Market participants anticipated the trend to likely sap spot demand this year.

"The newly-contracted term volumes should meet our projected demand," an Indian steelmaker said. "But if spot prices are competitive enough, perhaps we might give that a thought too ... perhaps."

Barring any slowdown in steel production due to the conflict, traders expected Indian mills to restock adequate spot volumes in Q2 in preparation for the monsoon season from June to September.

India's spot demand for coal imports dipped in Q1 as end-users' preference for imported coke resurfaced, after antidumping duties on coke came into effect in January, replacing the country's 2025 import quotas.

Indonesian coke, being competitively priced when compared with Indian domestic supply, made some end-users weigh the benefits of importing it as opposed to buying coal as a raw material.

"Mills were actively debating whether to buy coke or coking coal in Q1 due to attractive imported coke prices," an India-focused trader said.

Entering Q2, however, higher coking coal prices have led Indonesian coke producers to hike offers for 65%/63% coke strength after reaction cargoes loading in June to up to $270/mt FOB Indonesia, an increase of up to $20/mt from March levels. This reduced the relative attractiveness of buying coke as opposed to coal.
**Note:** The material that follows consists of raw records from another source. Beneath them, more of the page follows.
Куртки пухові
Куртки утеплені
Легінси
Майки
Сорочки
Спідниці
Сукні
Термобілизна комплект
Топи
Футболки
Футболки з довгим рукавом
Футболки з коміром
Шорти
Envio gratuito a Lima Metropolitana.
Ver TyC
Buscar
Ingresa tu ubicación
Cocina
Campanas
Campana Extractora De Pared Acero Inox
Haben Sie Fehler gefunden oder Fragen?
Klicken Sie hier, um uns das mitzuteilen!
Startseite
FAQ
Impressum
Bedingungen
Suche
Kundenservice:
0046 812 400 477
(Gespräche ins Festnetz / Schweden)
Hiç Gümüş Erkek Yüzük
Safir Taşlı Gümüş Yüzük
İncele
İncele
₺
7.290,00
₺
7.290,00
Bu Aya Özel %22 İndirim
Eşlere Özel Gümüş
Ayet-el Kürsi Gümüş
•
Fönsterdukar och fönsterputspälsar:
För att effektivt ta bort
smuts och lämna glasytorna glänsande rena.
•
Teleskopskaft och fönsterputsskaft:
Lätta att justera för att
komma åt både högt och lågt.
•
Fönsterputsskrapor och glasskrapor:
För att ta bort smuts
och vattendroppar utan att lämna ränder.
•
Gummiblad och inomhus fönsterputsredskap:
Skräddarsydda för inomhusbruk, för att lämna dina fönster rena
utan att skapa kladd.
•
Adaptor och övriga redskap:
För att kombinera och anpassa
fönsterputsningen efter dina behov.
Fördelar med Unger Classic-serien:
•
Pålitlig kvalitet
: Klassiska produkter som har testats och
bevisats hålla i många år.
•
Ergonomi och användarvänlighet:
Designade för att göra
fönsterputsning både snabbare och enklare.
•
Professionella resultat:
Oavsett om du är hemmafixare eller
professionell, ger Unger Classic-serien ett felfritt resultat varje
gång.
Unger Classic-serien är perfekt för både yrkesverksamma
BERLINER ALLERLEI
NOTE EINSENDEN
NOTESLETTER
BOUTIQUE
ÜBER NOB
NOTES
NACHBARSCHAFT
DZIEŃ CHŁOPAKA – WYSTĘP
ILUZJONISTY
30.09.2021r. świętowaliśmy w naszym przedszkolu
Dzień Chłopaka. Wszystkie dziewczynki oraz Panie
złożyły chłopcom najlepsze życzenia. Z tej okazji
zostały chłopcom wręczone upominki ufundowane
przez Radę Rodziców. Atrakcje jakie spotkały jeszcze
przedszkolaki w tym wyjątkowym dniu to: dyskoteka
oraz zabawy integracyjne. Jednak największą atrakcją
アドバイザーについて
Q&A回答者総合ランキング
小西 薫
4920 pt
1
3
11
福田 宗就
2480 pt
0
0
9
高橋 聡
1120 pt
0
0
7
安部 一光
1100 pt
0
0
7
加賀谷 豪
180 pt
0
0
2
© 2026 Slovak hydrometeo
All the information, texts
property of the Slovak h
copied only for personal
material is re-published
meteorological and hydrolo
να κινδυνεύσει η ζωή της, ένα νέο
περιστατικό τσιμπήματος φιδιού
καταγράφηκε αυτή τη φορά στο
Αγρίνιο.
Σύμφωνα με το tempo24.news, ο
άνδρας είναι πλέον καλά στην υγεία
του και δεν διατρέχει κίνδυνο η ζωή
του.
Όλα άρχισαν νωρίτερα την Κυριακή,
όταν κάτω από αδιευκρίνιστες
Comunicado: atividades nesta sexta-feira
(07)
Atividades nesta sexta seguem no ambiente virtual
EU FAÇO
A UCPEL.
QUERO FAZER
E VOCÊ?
Indian end-users have held back from buying expensive coke in Q2, an international coke trader said. He estimated that for Indian mills to actively consider buying Indonesian coke, prices would need to be below $250/mt FOB.

The Platts 65%/63% CSR FOB Indonesia met coke assessment ended Q1 at $253/mt March 31, up $33/mt from $220/mt Jan. 2.

Australian PHCC spot transactions fall

In Q1, Platts observed nine Australian PHCC spot transactions, down from 27 in the previous quarter across various incoterms.

The decline was largely driven by reduced end-user demand from India and from the uncertainty of Australian supply due to wet weather conditions and mining-related disruptions, which were affecting mines producing premium medium-volatile coals.

In Q1, Goonyella was observed to have traded at parity with the Platts PLV HCC FOB Australia assessment, as demand for both PLV and PMV coals was seen equal amid the volatile supply situation.

The PLV-PMV spread entered negative territory in Q2, as market participants expected a return of PMV demand for premonsoon restocking amid unsteady supply from Australia.

Wide PLV HCC CFR China-FOB Australia spread

The PLV HCC CFR China-FOB Australia spread is expected to widen further in Q2 from Q1 levels. This is contingent upon strengthening Indian demand ahead of the monsoon season, contrasted with continued lackluster interest from China-based buyers.

The spread had widened in Q1 from the previous quarter. The spread between the two indexes deepened to minus $16.80/mt by March 31, compared to minus $12.50/mt Jan. 2, according to Platts data.

Despite a tight supply-driven rally in early Q1, there was limited interest in the CFR China market from both end-users and traders.

FOB traders engaged in active position-taking during Q1, which supported firmer Australian prices.

This capped the impact of rising Australian FOB prices on the CFR China market, widening the basis gap.